What a shame that Jefferson and Washington didn't have you to advise them about the proper characteristics of "a healthy nation state."
=====================
rpt:
Because Saddam may have decided to mention the way Reagan and Rummy assisted him with lots of useful goodies, like cluster bombs, anthrax, bubonic plague and deadly pesticides (deadly against humans, that is).
And of course Reagan and Rummy did this right around the same time that Saddam was gassing civilians. We were helping a war criminal, but that was OK, because he was our war criminal. Better for all that to be forgotten.
Rock On said,
Reminds me of that joke in the movie "Blazing Saddles" --
Charlie: They said you was hung!
Sheriff Bart: And they was right!
That has always been an interesting idea. So, which opinions and which men?
The ones who are worth taking seriously. Not you, in other words.
Does that mean other opinions are rejected? Even if they are held by members of the international community?
I think you're more likely a part of the interplanetary community, but that's not what the Founders were talking about.
I could probably explain it to someone else, but I couldn't explain it to you. You'd have to travel to Earth first. When you do, drop us a line.
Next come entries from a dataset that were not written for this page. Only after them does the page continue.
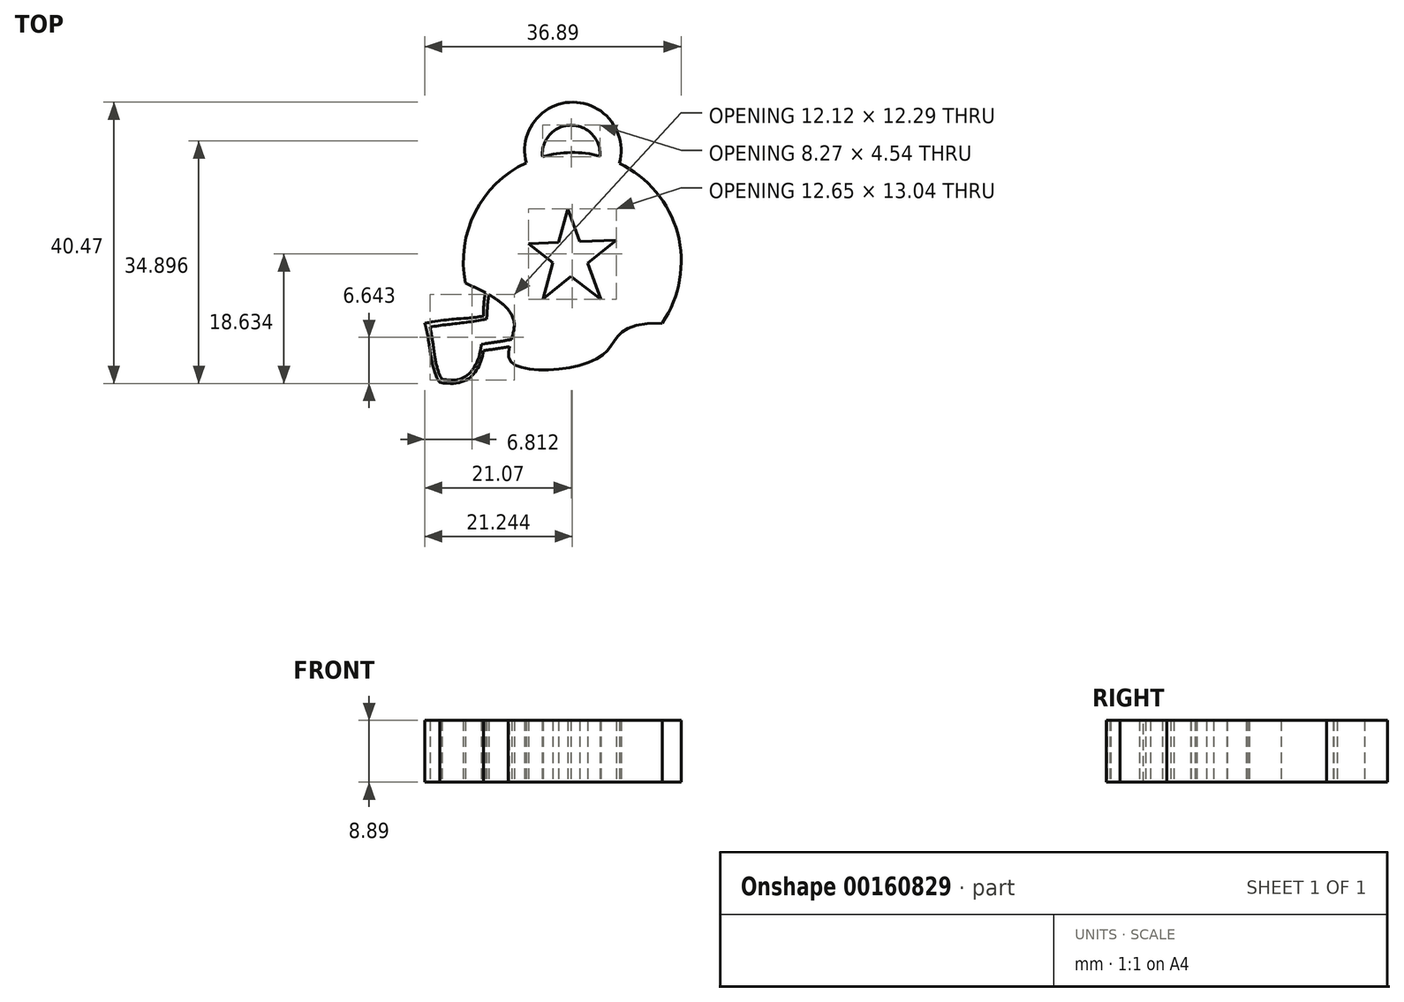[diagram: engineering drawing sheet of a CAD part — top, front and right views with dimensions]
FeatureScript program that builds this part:
annotation { "Feature Type Name" : "Feature", "Feature Type Description" : "" }
export const myFeature = defineFeature(function(context is Context, id is Id, definition is map)
    precondition{}
    {
        {
            var Q0;
            Q0=qCreatedBy(makeId("Top.planeOp"),FACE);
            var sketch = newSketch(context, id + "F0", { "sketchPlane" : qUnion([Q0])});
            skLineSegment(sketch, "E0", {"start": v(-27.04, 27.65) * mm, "end": v(-25.31, 22.9) * mm});
            skLineSegment(sketch, "E1", {"start": v(-22.3, 14.61) * mm, "end": v(-26.57, 17.9) * mm});
            skLineSegment(sketch, "E2", {"start": v(-32.7, 22.62) * mm, "end": v(-28.38, 22.79) * mm});
            skLineSegment(sketch, "E3", {"start": v(-20.05, 23.1) * mm, "end": v(-24.19, 19.8) * mm});
            skLineSegment(sketch, "E4", {"start": v(-30.62, 14.68) * mm, "end": v(-29.17, 19.9) * mm});
            skArc(sketch, "E5", {"start": v(-13.46, 11.2) * mm, "mid": v(-11.26, 24.11) * mm, "end": v(-19.63, 34.19) * mm});
            skFitSpline(sketch, "E6", {"points": [v(-41.75, 16.93) * mm, v(-34.76, 11.2) * mm, v(-35.22, 5.64) * mm, v(-22.3, 6.37) * mm, v(-13.46, 11.2) * mm], "startDerivative": vector(41.08, -17.95) * mm, "endDerivative": vector(86.18, 0) * mm});
            skFitSpline(sketch, "E7", {"points": [v(-38.36, 15.45) * mm, v(-45.47, 2.66) * mm], "startDerivative": vector(-2.69, -12.74) * mm, "endDerivative": vector(-24.3, 4.68) * mm});
            skFitSpline(sketch, "E8", {"points": [v(-45.47, 2.66) * mm, v(-47.62, 11.15) * mm], "startDerivative": vector(-4.1, 5.3) * mm, "endDerivative": vector(-2.29, 6.7) * mm});
            skFitSpline(sketch, "E9", {"points": [v(-47.62, 11.15) * mm, v(-36.2, 13.73) * mm], "startDerivative": vector(17.42, 3.7) * mm, "endDerivative": vector(9.17, 7.57) * mm});
            skFitSpline(sketch, "E10", {"points": [v(-46.83, 7.11) * mm, v(-31.38, 9.89) * mm], "startDerivative": vector(17.08, 3.3) * mm, "endDerivative": vector(15.12, 5.4) * mm});
            skFitSpline(sketch, "E11.0", {"points": [v(-46.66, 6.24) * mm, v(-43.87, 6.78) * mm, v(-40, 7.15) * mm, v(-34.95, 7.9) * mm, v(-32.38, 8.59) * mm, v(-31.08, 9.05) * mm]});
            skFitSpline(sketch, "E12.0", {"points": [v(-45.03, 3) * mm, v(-45.16, 3.18) * mm, v(-45.42, 3.63) * mm, v(-45.86, 4.85) * mm, v(-46.24, 6.8) * mm, v(-46.53, 8.87) * mm, v(-46.81, 10.36) * mm, v(-46.99, 11.03) * mm, v(-47.1, 11.33) * mm]});
            skFitSpline(sketch, "E13.trimOffspring", {"points": [v(-38.87, 15.56) * mm, v(-39, 15) * mm, v(-39.13, 13.7) * mm, v(-39.22, 11.49) * mm, v(-39.35, 9.16) * mm, v(-39.67, 6.94) * mm, v(-40.19, 5.36) * mm, v(-40.8, 4.37) * mm, v(-41.37, 3.78) * mm, v(-42.07, 3.34) * mm, v(-42.93, 3.07) * mm, v(-44, 2.98) * mm, v(-44.89, 3.08) * mm, v(-45.37, 3.17) * mm]});
            skFitSpline(sketch, "E14.trimOffspring", {"points": [v(-48.06, 10.3) * mm, v(-35.23, 13.17) * mm], "startDerivative": vector(10.82, 3.3) * mm, "endDerivative": vector(9.84, 6.73) * mm});
            skLineSegment(sketch, "E15.trimOffspring", {"start": v(-28.38, 22.79) * mm, "end": v(-27.04, 27.65) * mm});
            skLineSegment(sketch, "E16.trimOffspring", {"start": v(-24.19, 19.8) * mm, "end": v(-22.3, 14.61) * mm});
            skLineSegment(sketch, "E17.trimOffspring", {"start": v(-25.31, 22.9) * mm, "end": v(-20.05, 23.1) * mm});
            skLineSegment(sketch, "E18.trimOffspring", {"start": v(-26.57, 17.9) * mm, "end": v(-30.62, 14.68) * mm});
            skLineSegment(sketch, "E19.trimOffspring", {"start": v(-29.17, 19.9) * mm, "end": v(-32.7, 22.62) * mm});
            skFitSpline(sketch, "E20.0", {"points": [v(-37.87, 15.35) * mm, v(-37.97, 14.85) * mm, v(-38.1, 13.65) * mm, v(-38.2, 11.45) * mm, v(-38.33, 9.07) * mm, v(-38.66, 6.73) * mm, v(-39.23, 4.96) * mm, v(-39.98, 3.75) * mm, v(-40.71, 2.98) * mm, v(-41.64, 2.4) * mm, v(-43.12, 1.93) * mm, v(-44.5, 1.96) * mm, v(-45.56, 2.16) * mm]});
            skFitSpline(sketch, "E21.trimOffspring", {"points": [v(-45.03, 3) * mm, v(-45.16, 3.18) * mm, v(-45.42, 3.63) * mm, v(-45.86, 4.85) * mm, v(-46.24, 6.8) * mm, v(-46.53, 8.87) * mm, v(-46.81, 10.36) * mm, v(-46.99, 11.03) * mm, v(-47.1, 11.33) * mm]});
            skFitSpline(sketch, "E22.trimOffspring", {"points": [v(-46.66, 6.24) * mm, v(-43.87, 6.78) * mm, v(-40, 7.15) * mm, v(-34.95, 7.9) * mm, v(-32.38, 8.59) * mm, v(-31.08, 9.05) * mm]});
            skArc(sketch, "E23", {"start": v(-19.63, 34.19) * mm, "mid": v(-26.28, 42.97) * mm, "end": v(-33.03, 34.25) * mm});
            skArc(sketch, "E24.0", {"start": v(-22.42, 35.21) * mm, "mid": v(-26.6, 39.66) * mm, "end": v(-30.68, 35.13) * mm});
            skArc(sketch, "E25.trimOffspring", {"start": v(-22.42, 35.21) * mm, "mid": v(-26.56, 35.73) * mm, "end": v(-30.68, 35.13) * mm});
            skArc(sketch, "E26.trimOffspring", {"start": v(-33.03, 34.25) * mm, "mid": v(-40.4, 27.1) * mm, "end": v(-41.75, 16.93) * mm});
            skSolve(sketch);
        }
        {
            var Q0;
            Q0 = qSketchRegion(id + "F0", true);
            extrude(context, id + "F1", {"entities" : qUnion([Q0]), "domain" : OperationDomain.MODEL, "flatOperationType" : FlatOperationType.REMOVE, "depth" : 8.9 * mm, "offsetDistance" : 25.4 * mm});
        }
    });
OK. Can we presume you quoted that for some reason? How about just explaining to the general readership how an educated citizen respects the opinions of mankind when they contradict each other?
I'll seriously consider addressing "the general readership" if and when I hear a question from "the general readership." So far I just hear some incoherent mumbling from a distant galaxy.
No.
So, I'll stick with my initial statement that:
One sign of a healthy nation state is that it handles its own affairs without regard to what the INTERNATIONAL COMMUNITY thinks.
Not exactly. It's more like few are interested in sending messages to distant galaxies. Let us know when you get closer to this one.
At the time of the Declaration, what was the opinion of mankind regarding the ideas in the Declaration? Did mankind hold to a single opinion that supports theDeclaration, or were there a variety of opinions? How did Jefferson respect the opinions of mankind? How did he discriminate among them in choosing the ideas he then wrote into the Declaration?
He probably started by ignoring people who obviously don't intend to be taken seriously.
Likewise, a sign of a healthy nation state is that it handles its own affairs without regard to what the INTERNATIONAL COMMUNITY thinks.